(Source data)

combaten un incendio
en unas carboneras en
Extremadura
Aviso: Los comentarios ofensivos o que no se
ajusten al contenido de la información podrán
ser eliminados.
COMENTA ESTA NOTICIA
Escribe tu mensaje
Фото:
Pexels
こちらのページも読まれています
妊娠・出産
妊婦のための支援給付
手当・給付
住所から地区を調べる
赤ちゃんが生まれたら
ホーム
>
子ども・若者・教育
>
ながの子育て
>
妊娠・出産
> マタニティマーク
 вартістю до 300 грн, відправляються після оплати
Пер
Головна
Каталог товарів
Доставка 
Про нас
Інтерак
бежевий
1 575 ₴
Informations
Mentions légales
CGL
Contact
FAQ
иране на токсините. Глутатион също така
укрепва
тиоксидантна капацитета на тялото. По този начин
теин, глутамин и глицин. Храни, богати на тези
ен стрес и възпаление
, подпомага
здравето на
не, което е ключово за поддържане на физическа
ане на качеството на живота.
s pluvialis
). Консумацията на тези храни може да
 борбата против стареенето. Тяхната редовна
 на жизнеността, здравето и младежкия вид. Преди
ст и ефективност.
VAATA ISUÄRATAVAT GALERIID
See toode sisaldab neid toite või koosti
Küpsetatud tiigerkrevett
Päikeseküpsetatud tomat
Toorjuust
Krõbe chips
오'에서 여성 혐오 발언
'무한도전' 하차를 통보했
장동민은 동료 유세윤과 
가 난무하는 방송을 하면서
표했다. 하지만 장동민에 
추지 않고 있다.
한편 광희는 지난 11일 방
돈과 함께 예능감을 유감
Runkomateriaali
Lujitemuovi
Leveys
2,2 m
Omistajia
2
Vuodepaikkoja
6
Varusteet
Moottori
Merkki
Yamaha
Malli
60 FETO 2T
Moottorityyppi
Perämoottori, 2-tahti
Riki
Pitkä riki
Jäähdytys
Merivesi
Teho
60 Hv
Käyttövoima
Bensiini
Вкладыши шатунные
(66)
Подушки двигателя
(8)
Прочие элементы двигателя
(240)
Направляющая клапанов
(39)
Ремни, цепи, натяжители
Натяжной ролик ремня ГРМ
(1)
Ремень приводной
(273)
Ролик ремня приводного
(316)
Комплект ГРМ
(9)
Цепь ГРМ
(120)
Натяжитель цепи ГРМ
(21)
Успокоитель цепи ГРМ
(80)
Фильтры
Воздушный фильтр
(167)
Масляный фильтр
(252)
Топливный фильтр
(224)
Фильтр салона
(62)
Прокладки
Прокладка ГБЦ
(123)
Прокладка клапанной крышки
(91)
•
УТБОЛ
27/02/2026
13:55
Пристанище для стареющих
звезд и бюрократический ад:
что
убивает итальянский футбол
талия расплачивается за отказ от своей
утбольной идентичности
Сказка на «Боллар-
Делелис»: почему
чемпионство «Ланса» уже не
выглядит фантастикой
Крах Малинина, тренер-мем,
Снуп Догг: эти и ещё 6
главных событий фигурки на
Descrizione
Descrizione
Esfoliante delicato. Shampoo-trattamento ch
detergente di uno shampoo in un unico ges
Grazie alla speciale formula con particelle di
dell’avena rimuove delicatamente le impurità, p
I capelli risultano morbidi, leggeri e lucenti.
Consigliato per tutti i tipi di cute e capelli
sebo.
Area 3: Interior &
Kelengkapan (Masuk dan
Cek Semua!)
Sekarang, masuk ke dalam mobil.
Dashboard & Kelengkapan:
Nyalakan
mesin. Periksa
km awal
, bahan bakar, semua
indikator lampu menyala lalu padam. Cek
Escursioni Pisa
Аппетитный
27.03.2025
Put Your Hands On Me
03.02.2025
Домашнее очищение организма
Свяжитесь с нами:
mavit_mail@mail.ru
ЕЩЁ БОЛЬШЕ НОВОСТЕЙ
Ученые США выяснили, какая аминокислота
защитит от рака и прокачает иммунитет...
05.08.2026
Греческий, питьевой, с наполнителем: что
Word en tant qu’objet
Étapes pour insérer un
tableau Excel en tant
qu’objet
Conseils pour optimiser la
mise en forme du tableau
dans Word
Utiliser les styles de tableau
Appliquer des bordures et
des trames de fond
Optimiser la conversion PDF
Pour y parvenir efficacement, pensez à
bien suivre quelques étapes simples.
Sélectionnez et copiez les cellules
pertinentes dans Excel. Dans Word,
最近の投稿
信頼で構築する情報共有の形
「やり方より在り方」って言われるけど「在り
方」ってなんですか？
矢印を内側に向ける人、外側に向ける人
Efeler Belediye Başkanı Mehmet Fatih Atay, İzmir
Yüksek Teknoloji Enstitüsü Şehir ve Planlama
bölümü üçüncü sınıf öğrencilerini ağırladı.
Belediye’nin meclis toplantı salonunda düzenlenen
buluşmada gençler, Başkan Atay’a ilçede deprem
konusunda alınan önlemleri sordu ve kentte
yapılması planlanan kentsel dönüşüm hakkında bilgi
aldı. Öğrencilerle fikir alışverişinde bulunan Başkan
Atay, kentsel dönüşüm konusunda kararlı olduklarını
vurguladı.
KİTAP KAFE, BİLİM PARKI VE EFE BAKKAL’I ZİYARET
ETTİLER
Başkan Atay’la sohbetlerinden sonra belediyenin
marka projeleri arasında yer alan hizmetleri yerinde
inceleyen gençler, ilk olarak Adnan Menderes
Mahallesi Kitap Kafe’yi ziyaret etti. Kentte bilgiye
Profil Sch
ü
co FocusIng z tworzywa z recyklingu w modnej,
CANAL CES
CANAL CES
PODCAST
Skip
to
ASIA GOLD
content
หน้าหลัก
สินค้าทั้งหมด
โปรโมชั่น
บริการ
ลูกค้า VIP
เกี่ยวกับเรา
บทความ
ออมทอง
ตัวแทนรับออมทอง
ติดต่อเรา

(End Source data)

> _Work instructions_
Count of lines holding the string "двигателя": please work it out for the entries above and give the number alone.

> _Response to this task_
2